Apresentada pelo diretor de Operações Centrais para o Manpower Group, Alberto Alesi, a pesquisa foi feita entre mais de 65 mil diretores de recursos humanos em 42 países e territórios, com Taiwan no primeiro lugar em nível mundial, com 39% de tendência líquida de criação de emprego, seguido por Índia (33%), Nova Zelândia (21%) e Colômbia, que está empatada com Cingapura, com 19%.
Na América Latina, logo atrás da Colômbia estão Brasil e Peru com 16%, México e Panamá com 14%, Guatemala (11%), Costa Rica (10%) e Argentina (5%).

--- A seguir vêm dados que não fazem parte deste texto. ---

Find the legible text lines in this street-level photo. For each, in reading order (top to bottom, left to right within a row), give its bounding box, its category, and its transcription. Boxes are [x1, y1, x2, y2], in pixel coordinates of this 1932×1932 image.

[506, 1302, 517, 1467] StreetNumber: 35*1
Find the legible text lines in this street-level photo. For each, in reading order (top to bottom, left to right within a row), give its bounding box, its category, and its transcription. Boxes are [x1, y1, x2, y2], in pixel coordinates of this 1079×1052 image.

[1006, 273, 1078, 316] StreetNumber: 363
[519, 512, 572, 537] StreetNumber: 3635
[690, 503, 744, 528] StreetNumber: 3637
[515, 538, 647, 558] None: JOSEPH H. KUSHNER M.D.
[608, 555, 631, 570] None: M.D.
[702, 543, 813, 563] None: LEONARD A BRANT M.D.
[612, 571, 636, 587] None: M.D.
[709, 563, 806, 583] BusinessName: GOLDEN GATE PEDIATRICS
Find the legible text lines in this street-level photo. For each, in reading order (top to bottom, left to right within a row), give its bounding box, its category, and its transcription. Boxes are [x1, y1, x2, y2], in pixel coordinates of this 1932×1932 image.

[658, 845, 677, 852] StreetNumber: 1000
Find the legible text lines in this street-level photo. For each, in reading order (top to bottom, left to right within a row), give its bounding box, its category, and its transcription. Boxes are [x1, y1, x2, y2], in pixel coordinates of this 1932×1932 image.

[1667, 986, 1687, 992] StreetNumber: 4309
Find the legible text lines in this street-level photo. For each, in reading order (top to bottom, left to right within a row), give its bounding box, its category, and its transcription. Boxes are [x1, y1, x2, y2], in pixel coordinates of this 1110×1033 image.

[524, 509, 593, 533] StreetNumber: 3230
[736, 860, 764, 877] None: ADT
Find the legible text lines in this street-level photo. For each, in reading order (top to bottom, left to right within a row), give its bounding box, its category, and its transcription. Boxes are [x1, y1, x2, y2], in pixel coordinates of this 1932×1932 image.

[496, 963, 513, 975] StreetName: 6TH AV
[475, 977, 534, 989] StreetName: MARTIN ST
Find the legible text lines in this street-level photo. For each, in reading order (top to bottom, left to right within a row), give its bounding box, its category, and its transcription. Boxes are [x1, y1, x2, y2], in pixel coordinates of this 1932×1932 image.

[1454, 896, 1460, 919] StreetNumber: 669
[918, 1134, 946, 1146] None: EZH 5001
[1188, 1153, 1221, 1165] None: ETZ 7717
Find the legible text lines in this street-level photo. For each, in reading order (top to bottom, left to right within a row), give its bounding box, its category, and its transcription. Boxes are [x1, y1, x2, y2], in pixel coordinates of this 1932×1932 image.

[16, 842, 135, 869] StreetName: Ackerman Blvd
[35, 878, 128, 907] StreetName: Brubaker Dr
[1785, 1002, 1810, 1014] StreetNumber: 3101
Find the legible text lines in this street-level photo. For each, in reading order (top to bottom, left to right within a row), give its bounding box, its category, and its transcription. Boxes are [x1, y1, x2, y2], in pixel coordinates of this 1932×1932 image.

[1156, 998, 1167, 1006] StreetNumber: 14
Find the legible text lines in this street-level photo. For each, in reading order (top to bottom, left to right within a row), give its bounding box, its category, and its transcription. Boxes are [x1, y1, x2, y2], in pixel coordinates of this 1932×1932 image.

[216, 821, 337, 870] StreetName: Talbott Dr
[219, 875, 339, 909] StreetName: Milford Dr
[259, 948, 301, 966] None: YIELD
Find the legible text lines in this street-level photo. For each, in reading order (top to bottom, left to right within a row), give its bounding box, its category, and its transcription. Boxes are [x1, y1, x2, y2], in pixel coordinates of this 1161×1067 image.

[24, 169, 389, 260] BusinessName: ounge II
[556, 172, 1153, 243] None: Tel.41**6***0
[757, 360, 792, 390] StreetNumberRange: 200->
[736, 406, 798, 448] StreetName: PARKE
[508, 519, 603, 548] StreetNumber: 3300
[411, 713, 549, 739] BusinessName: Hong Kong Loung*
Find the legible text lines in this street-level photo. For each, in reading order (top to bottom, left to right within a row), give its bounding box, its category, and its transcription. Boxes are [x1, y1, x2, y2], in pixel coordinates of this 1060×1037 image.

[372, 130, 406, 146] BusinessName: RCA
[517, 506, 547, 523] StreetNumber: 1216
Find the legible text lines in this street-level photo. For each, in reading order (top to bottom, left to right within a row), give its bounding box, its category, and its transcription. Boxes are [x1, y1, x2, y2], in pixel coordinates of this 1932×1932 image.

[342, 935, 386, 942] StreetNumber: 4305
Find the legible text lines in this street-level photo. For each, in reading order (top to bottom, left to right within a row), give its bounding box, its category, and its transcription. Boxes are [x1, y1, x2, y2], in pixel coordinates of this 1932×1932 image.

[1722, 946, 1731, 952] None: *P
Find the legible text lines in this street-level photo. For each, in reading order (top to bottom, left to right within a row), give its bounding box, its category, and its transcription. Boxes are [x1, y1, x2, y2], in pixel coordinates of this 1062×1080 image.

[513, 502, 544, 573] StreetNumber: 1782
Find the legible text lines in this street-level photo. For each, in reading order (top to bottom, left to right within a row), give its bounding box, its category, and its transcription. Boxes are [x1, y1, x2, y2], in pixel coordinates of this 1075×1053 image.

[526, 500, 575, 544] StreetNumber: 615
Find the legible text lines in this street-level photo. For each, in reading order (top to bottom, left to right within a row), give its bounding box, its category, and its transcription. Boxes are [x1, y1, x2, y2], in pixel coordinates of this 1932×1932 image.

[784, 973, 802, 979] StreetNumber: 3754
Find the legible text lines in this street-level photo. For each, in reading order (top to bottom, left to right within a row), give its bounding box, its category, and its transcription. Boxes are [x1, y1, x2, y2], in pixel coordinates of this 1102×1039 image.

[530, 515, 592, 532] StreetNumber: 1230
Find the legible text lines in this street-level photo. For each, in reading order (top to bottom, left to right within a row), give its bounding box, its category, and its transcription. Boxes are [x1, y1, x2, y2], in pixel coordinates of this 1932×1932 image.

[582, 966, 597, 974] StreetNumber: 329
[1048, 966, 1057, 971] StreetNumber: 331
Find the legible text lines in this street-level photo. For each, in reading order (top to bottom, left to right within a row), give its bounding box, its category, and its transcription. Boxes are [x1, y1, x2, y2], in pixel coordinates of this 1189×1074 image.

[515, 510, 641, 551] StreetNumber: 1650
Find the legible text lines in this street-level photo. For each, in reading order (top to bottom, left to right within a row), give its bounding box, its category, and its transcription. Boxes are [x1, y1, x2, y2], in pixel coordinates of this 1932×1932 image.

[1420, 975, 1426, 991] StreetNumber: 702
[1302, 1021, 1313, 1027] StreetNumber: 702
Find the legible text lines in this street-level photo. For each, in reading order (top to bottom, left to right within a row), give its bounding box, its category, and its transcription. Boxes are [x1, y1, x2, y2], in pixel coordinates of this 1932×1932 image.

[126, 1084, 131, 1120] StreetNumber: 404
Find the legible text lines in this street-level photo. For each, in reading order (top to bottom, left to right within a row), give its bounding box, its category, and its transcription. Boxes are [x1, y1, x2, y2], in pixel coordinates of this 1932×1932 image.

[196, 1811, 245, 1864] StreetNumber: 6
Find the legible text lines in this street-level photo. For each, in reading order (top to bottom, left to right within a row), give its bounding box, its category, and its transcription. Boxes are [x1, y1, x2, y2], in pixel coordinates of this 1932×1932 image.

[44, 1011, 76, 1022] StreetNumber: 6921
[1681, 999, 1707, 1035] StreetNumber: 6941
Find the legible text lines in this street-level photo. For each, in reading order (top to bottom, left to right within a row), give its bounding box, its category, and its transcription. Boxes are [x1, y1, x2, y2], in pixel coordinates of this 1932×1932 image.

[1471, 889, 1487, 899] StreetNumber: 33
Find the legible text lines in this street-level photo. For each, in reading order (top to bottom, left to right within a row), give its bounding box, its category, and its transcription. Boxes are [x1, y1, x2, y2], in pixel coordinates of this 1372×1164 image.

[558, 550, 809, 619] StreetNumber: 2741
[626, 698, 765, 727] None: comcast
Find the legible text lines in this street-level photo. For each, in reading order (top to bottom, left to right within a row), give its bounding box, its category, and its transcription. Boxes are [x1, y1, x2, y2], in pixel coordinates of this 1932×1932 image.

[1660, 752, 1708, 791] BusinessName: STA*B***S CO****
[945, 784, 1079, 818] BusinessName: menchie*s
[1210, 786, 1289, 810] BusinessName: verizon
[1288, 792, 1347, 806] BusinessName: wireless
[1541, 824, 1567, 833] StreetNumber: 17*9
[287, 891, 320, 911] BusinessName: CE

Os Estados Unidos tiveram 13% e seu vizinho Canadá, 12 %. Os dois ficaram atrás do México na América do Norte
A tendência líquida de emprego é o resultado da diferença entre o percentual de empregadores que pretendem aumentar suas contratações da porcentagem dos que afirmam que vão reduzir seus empregados.
Segundo Alesi, os fortes investimentos na Colômbia trazem uma previsão de aumento nas ofertas de emprego no setor da mineração, ao contrário do Brasil, onde estão sendo terminadas as obras e projetos que geraram, entre 2010 e 2011, um aumento na demanda por trabalhadores.
A fraca demanda por empregos na Argentina foi atribuída por Alesi ao “modelo socialista” e a menor disponibilidade de dólares que está implementando a presidente Cristina Kirchner, deixando seu país praticamente dependente das exportações de soja.
Quanto aos números positivos dos Estados Unidos, assinalou que “em teoria indicam que saiu da crise”, mas ainda há problemas porque não alcançou a meta do governo de crescer em um ritmo maior e, inclusive, existem problemas nas trocas comerciais com o México.
Em relação à Europa, Oriente Médio e África, o país melhor qualificado entre os 24 analisados foi a Turquia com 16%, seguido por Israel com 10%, Polônia com 9% e Grécia com 7%. Os que tiveram números negativos foram Itália, com -10%, Irlanda e Finlândia, com -6%, Espanha com -4%, Eslováquia com -2% e Bélgica com -1%.